The seeding date for the winter wheat study was 5 November, 2020. The planting depth was 1 inch at a rate of 60 lbs/acre. The study was sprayed with Vendetta 2 June for control of broad leaf weeds. Coated slow-release urea (46:0:0) was applied 10 June at a rate of 195 lbs/acre. Plant height and lodging scores were recorded in the field. The study was harvested 3 August 2021. Soil samples were also collected in-furrow and between rows for the PhoSul treatment, control with starter fertilizer, and the No P control to determine if PhoSul contributed to the available P. Soil samples were submitted to Ward Laboratories (Kearney, NE) for Mehlich III-P analysis. The Mehlich III test is commonly used to provide an estimate of plant available P.

Results

Drought conditions led to below average yields for this study. Total rainfall from April-July was 5.4 inches compared to the 100-year average of 8.6 inches (Table 1). Rainfall in June, a critical month for grain fill, was 0.6 inches which is only 20% of average. Winter wheat with PhoSul alone yielded 42.7 bu/ac. This was a 36% greater yield than the control with starter fertilizer and was statistically significant at p < 0.05 (Figure 1). The remaining treatments were not significantly greater than the controls. Protein averaged 14.3% across the study and protein concentrations were not significantly different between treatments (Figure 2). Soil test results showed that available P was significantly higher (p < 0.05) in-furrow compared to between rows in PhoSul treatment and control with starter fertilizer (Figure 3). In the control with no fertilizer, there was no significant difference between P in furrow and between furrows. Complete soil test results for the field are shown in Table 2.

Conclusions

Although winter wheat yields were substantially lower, due to the drought, than the historic average of over 60 bu/ac, a significant treatment effect was observed in yield. Protein was variable but no significant differences were observed. This is likely due in part to the dry conditions. Slow-release nitrogen was applied 10 June, and only 0.6 inches of rain was received that month. Fertilizer granules were still visible on the ground surface at maturity.

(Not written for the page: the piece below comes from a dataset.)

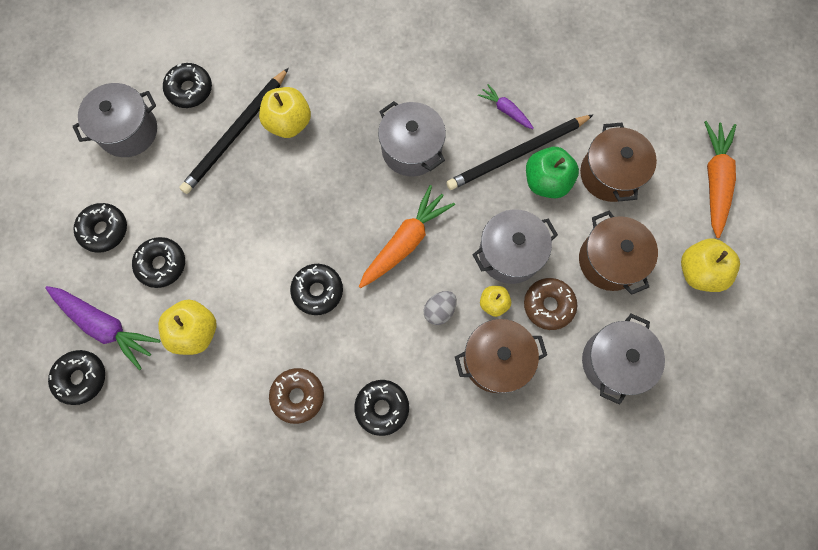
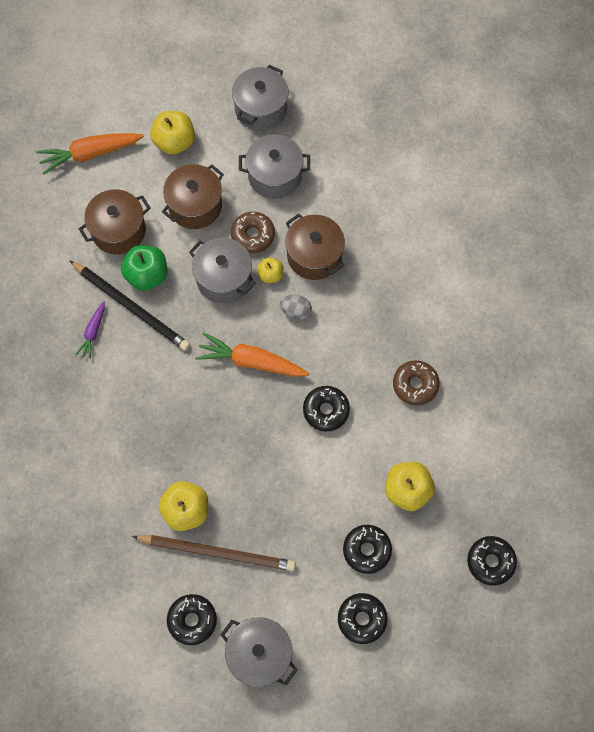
camera: 115 degrees left, 5 degrees down
(105, 326) = (440, 567): purple carrot -> none
(236, 133) = (217, 552): black pencil -> brown pencil
(382, 407) = (391, 320): black donut -> none
(411, 149) = (165, 393): grey pot -> grey pot (261, 109)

Soil tests indicated that the PhoSul treatment had as much plant available P as controls with 50
lb/ac starter fertilizer. In both PhoSul and the control, P levels in the root zone were significantly
higher than the bulk soil between furrows. The no unfertilized control showed no significant
difference in P concentrations between in-furrow and between furrows. These results suggest
that PhoSul is capable of meeting plant P requirements. Given that P concentrations were
virtually identical between PhoSul and the control, it seems unlikely that the yield increase with
PhoSul was a P response. PhoSul also contains S and amorphous silica, and it is possible that one
of these components contributed to the yield response.